_Exercise prompt_.
Return, from the listing below, every line that includes "inches".

_Dataset records_.
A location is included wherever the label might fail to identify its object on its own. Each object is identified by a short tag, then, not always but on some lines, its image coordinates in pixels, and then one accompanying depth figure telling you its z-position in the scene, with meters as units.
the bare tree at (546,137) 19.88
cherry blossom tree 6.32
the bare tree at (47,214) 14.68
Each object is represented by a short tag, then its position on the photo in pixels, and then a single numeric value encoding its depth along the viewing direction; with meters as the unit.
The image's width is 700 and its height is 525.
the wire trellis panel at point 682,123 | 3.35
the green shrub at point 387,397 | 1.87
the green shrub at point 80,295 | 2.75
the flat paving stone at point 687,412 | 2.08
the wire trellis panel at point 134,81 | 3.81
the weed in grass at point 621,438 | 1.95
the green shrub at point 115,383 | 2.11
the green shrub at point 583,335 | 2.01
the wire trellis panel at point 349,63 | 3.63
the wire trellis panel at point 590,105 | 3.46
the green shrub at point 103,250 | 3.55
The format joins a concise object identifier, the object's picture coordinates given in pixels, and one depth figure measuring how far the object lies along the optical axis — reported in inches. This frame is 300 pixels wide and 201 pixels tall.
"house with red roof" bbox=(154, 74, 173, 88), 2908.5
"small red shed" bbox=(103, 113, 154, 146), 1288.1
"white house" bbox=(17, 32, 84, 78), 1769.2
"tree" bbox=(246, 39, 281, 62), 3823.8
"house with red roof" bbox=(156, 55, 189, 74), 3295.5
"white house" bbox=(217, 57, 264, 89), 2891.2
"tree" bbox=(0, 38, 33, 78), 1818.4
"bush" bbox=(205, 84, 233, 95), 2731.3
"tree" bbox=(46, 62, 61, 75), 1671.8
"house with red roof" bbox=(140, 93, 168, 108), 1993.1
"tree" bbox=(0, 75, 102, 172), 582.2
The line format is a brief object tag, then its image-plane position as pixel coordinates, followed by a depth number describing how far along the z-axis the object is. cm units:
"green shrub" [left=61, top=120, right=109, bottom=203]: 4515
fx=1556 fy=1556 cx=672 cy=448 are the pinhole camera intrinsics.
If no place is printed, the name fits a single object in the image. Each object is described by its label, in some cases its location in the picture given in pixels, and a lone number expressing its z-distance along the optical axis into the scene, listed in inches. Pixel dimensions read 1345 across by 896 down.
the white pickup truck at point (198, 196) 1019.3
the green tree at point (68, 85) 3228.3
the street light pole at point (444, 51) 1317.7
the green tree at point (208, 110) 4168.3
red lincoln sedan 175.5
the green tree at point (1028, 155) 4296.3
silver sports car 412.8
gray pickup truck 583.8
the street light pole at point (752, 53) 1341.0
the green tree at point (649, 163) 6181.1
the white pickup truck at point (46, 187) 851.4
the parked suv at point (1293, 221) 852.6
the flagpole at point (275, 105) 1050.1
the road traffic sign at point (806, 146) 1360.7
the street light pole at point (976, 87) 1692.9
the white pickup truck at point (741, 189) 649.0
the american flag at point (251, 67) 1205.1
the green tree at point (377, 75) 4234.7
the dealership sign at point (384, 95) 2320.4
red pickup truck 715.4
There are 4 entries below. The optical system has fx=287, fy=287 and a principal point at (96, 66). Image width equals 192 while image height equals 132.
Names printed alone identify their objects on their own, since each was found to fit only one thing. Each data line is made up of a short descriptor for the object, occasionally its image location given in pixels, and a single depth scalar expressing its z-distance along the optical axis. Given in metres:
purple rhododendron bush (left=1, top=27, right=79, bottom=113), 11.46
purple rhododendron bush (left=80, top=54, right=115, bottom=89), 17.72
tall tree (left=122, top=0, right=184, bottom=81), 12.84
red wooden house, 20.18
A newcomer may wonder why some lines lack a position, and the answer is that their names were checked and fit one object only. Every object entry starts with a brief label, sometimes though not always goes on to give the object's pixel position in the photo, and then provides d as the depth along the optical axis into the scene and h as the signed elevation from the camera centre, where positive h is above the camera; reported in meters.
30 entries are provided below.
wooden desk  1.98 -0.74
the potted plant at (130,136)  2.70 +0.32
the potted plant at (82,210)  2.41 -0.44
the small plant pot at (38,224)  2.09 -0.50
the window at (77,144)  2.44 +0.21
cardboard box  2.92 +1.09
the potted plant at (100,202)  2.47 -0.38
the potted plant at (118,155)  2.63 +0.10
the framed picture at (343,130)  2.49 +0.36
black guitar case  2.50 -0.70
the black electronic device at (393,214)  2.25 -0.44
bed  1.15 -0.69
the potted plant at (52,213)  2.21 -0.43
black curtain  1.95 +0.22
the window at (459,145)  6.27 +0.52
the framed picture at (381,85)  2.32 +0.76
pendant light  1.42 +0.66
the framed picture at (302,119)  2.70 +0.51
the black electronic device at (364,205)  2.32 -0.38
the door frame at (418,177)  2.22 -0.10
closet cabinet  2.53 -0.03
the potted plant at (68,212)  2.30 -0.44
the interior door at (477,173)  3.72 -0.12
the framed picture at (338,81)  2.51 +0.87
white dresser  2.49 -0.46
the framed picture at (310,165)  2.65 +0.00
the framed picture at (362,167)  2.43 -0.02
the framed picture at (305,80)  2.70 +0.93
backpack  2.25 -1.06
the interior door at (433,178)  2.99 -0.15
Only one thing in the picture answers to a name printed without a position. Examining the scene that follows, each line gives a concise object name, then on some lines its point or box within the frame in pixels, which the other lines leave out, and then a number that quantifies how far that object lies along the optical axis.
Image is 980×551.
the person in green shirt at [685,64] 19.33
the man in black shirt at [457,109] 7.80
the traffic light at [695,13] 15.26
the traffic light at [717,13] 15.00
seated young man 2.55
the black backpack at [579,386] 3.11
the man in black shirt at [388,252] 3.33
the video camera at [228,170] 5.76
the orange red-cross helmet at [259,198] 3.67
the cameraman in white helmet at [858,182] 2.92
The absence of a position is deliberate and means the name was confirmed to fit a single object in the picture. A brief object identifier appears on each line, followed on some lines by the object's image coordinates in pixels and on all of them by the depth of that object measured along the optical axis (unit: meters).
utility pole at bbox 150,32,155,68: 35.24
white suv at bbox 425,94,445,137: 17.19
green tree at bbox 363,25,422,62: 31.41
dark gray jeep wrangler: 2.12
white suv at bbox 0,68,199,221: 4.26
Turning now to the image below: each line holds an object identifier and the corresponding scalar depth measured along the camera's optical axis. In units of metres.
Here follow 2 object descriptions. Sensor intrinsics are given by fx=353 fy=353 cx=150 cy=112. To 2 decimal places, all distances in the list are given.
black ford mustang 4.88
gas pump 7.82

_Exercise output_.
The format joins a concise object identifier, the object's picture coordinates given in pixels, and one depth figure measuring how far the object lies along the optical axis — reported in inches. This frame is 300 pixels wide and 201 pixels tall.
If no place is printed, the name fits a single object in the image. Each object is described by its label, in some cases its location in the picture given in pixels, and a lone number expressing its z-distance along the optical axis into the scene, listed in inches. Pixel dimensions read 1345 across by 896 down.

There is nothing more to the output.